IMF Urges Pakistan to End Preferential Policies for Agriculture and Textile Sectors Amid Economic Stagnation

The International Monetary Fund has called for the abolition of preferential treatment, tax exemptions, and other protections granted to Pakistan’s agriculture and textile sectors, which seriously handicapped the country’s economic growth. In a report released on October 10, 2024, the IMF said the two sectors were inefficient and less competitive, collecting minimal revenue for the nation but accumulating massive public funds. The organization has stated that such practices have restricted Pakistan to not moving toward a much more diversified and technologically advanced economy, with almost 40.5 percent of the population staying in poverty today.

Those recommendations from the IMF are part of the newly sanctioned USD 7 billion Extended Fund Facility (EFF) that is going to revive the economy of Pakistan. As said in the report, the policies that prefer agriculture and the textile sector have long been suffocating the growth potential of the nation. However, the agriculture sector—the sector focused on export-oriented products like rice and cotton—and the textile sector—the sector producing textile products such as cotton yarn and woven fabrics—do not either overcome resources by advancing to more technologically advanced industries.

The key finding of the report is that such a reliance on two major sectors has ensured that Pakistan does not have a more diversified or knowledge-intensive export basket. Pakistan ranked 85th on the ECI in 2022, still at its position since 2000. The failure of the country to innovate and expand into more sophisticated goods leaves the economy still in limbo. The IMF goes on to mention the lack of progress will not only frustrate Pakistan’s objective to transition towards a more advanced manufacturing base, which otherwise can boost growth in domestic markets and enhance competitiveness in the global market.
It further highlights that within these sectors, particularly the textile sector, which the IMF has noted as having the highest tax gap relative to its value added. Between 2007 and 2022, subsidies, concessional financing, and preferential tax treatment gave the textile industry an edge. Concurrently, the industry was not very productive, and fiscal and financial incentives siphoned resources away from higher-value sectors. Other distortions the IMF observed include the public purchase of agricultural products; price controls on raw inputs; and tariffs on intermediate and final products, some of which could not have made progress.

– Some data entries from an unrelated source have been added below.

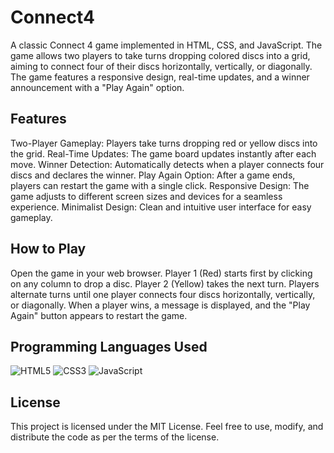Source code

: # Connect4
A classic Connect 4 game implemented in HTML, CSS, and JavaScript. The game allows two players to take turns dropping colored discs into a grid, aiming to connect four of their discs horizontally, vertically, or diagonally. The game features a responsive design, real-time updates, and a winner announcement with a "Play Again" option.

## Features

Two-Player Gameplay: Players take turns dropping red or yellow discs into the grid.
Real-Time Updates: The game board updates instantly after each move.
Winner Detection: Automatically detects when a player connects four discs and declares the winner.
Play Again Option: After a game ends, players can restart the game with a single click.
Responsive Design: The game adjusts to different screen sizes and devices for a seamless experience.
Minimalist Design: Clean and intuitive user interface for easy gameplay.

## How to Play

Open the game in your web browser.
Player 1 (Red) starts first by clicking on any column to drop a disc.
Player 2 (Yellow) takes the next turn.
Players alternate turns until one player connects four discs horizontally, vertically, or diagonally.
When a player wins, a message is displayed, and the "Play Again" button appears to restart the game.

## Programming Languages Used

![HTML5](https://img.shields.io/badge/-HTML5-E34F26?logo=html5&logoColor=white&style=flat)
![CSS3](https://img.shields.io/badge/-CSS3-1572B6?logo=css3&logoColor=white&style=flat)
![JavaScript](https://img.shields.io/badge/-JavaScript-F7DF1E?logo=javascript&logoColor=black&style=flat)

## License

This project is licensed under the MIT License. Feel free to use, modify, and distribute the code as per the terms of the license.
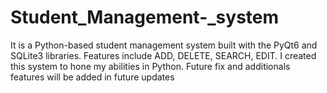 # Student_Management-_system
It is a Python-based student management system built with the PyQt6 and SQLite3 libraries.
Features include ADD, DELETE, SEARCH, EDIT.
I created this system to hone my abilities in Python.
Future fix and additionals features will be added in future updates
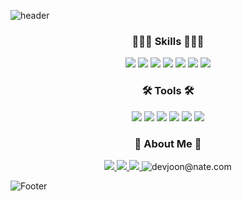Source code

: 
<!--
**wijoonwu/wijoonwu** is a ✨ _special_ ✨ repository because its `README.md` (this file) appears on your GitHub profile.

Here are some ideas to get you started:

- 🔭 I’m currently working on ...
- 🌱 I’m currently learning ...
- 👯 I’m looking to collaborate on ...
- 🤔 I’m looking for help with ...
- 💬 Ask me about ...
- 📫 How to reach me: ...
- 😄 Pronouns: ...
- ⚡ Fun fact: ...
-->

<!-- 헤더 ~ 푸터 -->
![header](https://capsule-render.vercel.app/api?type=waving&color=auto&height=200&section=header&text=Hello,World!%20🥳&fontSize=70)

<h3 align="center">
    👩🏻‍💻 Skills 👩🏻‍💻
</h3>

<p align="center">
 <img src="https://img.shields.io/badge/HTML-E34F26?style=flat-square&logo=HTML5&logoColor=white"/> 
  <img src="https://img.shields.io/badge/CSS-1572B6?style=flat-square&logo=CSS3&logoColor=white"/> 
  <img src="https://img.shields.io/badge/JavaScript-F7DF1E?style=flat-square&logo=JavaScript&logoColor=white"/>
  <img src="https://img.shields.io/badge/Java-007396?style=flat-square&logo=Java&logoColor=white"/>
  <img src="https://img.shields.io/badge/Spring Boot-6DB33F?style=flat-square&logo=Spring Boot&logoColor=white"/> 
  <img src="https://img.shields.io/badge/React-61DAFB?style=flat-square&logo=React&logoColor=white"/> 
  <img src="https://img.shields.io/badge/PostgreSQL-4169E1?style=flat-square&logo=PostgreSQL&logoColor=white"/> 
</p>
  
  
<h3 align="center">
  🛠 Tools 🛠
</h3>
<p align="center">
  <img src="https://img.shields.io/badge/Bootstrap-7952B3?style=flat-square&logo=Bootstrap&logoColor=white"/>
  <img src="https://img.shields.io/badge/Eclipse-2C2255?style=flat-square&logo=Eclipse&logoColor=white"/> 
  <img src="https://img.shields.io/badge/IntelliJ IDEA-000000?style=flat-square&logo=IntelliJ IDEA&logoColor=white"/> 
  <img src="https://img.shields.io/badge/Visual Studio Code-007ACC?style=flat-square&logo=Visual Studio Code&logoColor=white"/>
  <img src="https://img.shields.io/badge/Git-F05032?style=flat-square&logo=Git&logoColor=white"/> 
  <img src="https://img.shields.io/badge/Github-181717?style=flat-square&logo=Github&logoColor=white"/>
</p>
  

<h3 align="center">
 🌈 About Me 🌈
</h3>
 
 
<p align="center">
  <a href = "https://velog.io/@wijoonwu" target="_blank" rel="opener"  >
  <img src="https://img.shields.io/badge/Velog-20C997?style=flat-square&logo=Velog&logoColor=white"/> 
  </a>  
  <a href = "https://phrygian-peony-563.notion.site/9ac8fb641d9c4c43b532c2c3b35533ce" target="_blank" rel="opener" >
  <img src="https://img.shields.io/badge/Notion-000000?style=flat-square&logo=Notion&logoColor=white"/> 
  </a>
  <a href = "https://www.instagram.com/dnljoondn/" target="_blank" rel="opener">
  <img src="https://img.shields.io/badge/Instagram-E4405F?style=flat-square&logo=Instagram&logoColor=white"/> 
  </a>
  <img title="devjoon@nate.com" src="https://img.shields.io/badge/devjoon@nate.com-EA4335?style=flat-square&logo=Gmail&logoColor=white"/>
</p>







  
![Footer](https://capsule-render.vercel.app/api?type=waving&color=auto&height=200&section=footer)


<!-- 방문자 수 

<div align="center">
  
[![Hits](https://hits.seeyoufarm.com/api/count/incr/badge.svg?url=https%3A%2F%2Fgithub.com%2Fwijoonwu%2Fwijoonwu&count_bg=%23FF4EA7&title_bg=%23000000&icon=github.svg&icon_color=%23FFFFFF&title=hits&edge_flat=false)](https://hits.seeyoufarm.com)
  
</div>
-->
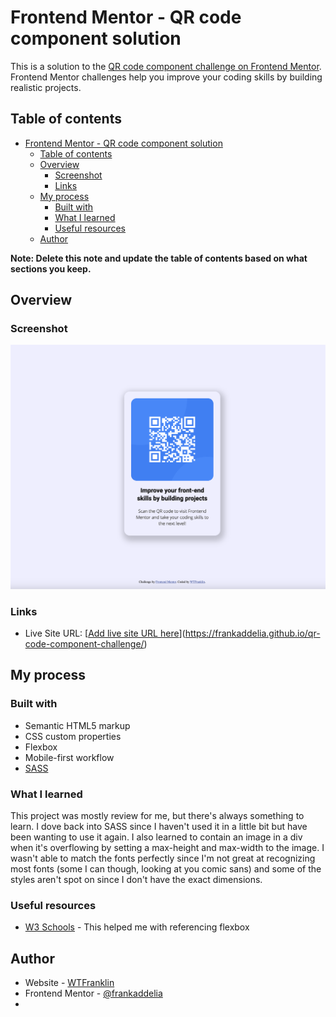 # Frontend Mentor - QR code component solution

This is a solution to the [QR code component challenge on Frontend Mentor](https://www.frontendmentor.io/challenges/qr-code-component-iux_sIO_H). Frontend Mentor challenges help you improve your coding skills by building realistic projects. 

## Table of contents

- [Frontend Mentor - QR code component solution](#frontend-mentor---qr-code-component-solution)
  - [Table of contents](#table-of-contents)
  - [Overview](#overview)
    - [Screenshot](#screenshot)
    - [Links](#links)
  - [My process](#my-process)
    - [Built with](#built-with)
    - [What I learned](#what-i-learned)
    - [Useful resources](#useful-resources)
  - [Author](#author)

**Note: Delete this note and update the table of contents based on what sections you keep.**

## Overview

### Screenshot

![](./screenshot.png)

### Links

- Live Site URL: [[Add live site URL here](https://frankaddelia.github.io/qr-code-component-challenge/)](https://frankaddelia.github.io/qr-code-component-challenge/)

## My process

### Built with

- Semantic HTML5 markup
- CSS custom properties
- Flexbox
- Mobile-first workflow
- [SASS](https://sass-lang.com/)

### What I learned

This project was mostly review for me, but there's always something to learn. I dove back into SASS since I haven't used it in a little bit but have been wanting to use it again. I also learned to contain an image in a div when it's overflowing by setting a max-height and max-width to the image. I wasn't able to match the fonts perfectly since I'm not great at recognizing most fonts (some I can though, looking at you comic sans) and some of the styles aren't spot on since I don't have the exact dimensions.


### Useful resources

- [W3 Schools](https://www.w3schools.com/css/css3_flexbox.asp) - This helped me with referencing flexbox

## Author

- Website - [WTFranklin](addelia.com)
- Frontend Mentor - [@frankaddelia](https://www.frontendmentor.io/profile/frankaddelia)
-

According to the IMF, whatever privilege has been given to Pakistan over agriculture, it has not been able to produce more technologically complicated goods such as medical instruments and high-value products, which are already under production, and that is operating in a very distorted economic environment. Inefficiencies have barred Pakistan from realigning resources toward sectors that might upgrade its manufacturing and export capacities.

The IMF further argued that agriculture and textiles, the top fields for aid to the Pakistani economy, have not added much to the revenues of the country. Instead, a vast amount of state money was squandered into these industries without giving much return to the state. This further has acted as a hindrance to Pakistan, which could not improve living standards and reduce poverty. The IMF proposed that government protection should gradually be decreased and other policies ensure enough stimulation of invention and competitiveness in more advanced industries.

There is a caution based on this report that Pakistan’s economic model, belonging to a 75-year-old framework, has confined the country in a boom and bust type of cycle. The report repeatedly emphasized that these trends have to be broken out by the country where structural reforms together with the elimination of outdated economic practices favoring inefficient sectors are in question.

Conclusion:
Stagnation has already become an economic jinx to Pakistan, and the IMF’s report is critical of the outdated policies of the economy, especially regarding preferential treatment of agriculture and textiles. The demand for change highlights the imperative for Pakistan to diversify its economy, innovate, and shift resources towards more technologically advanced industries. Unless there is a revolution in change, the country will be perpetually trapped in the boom-bust cycle, further entrenching poverty and hindering development.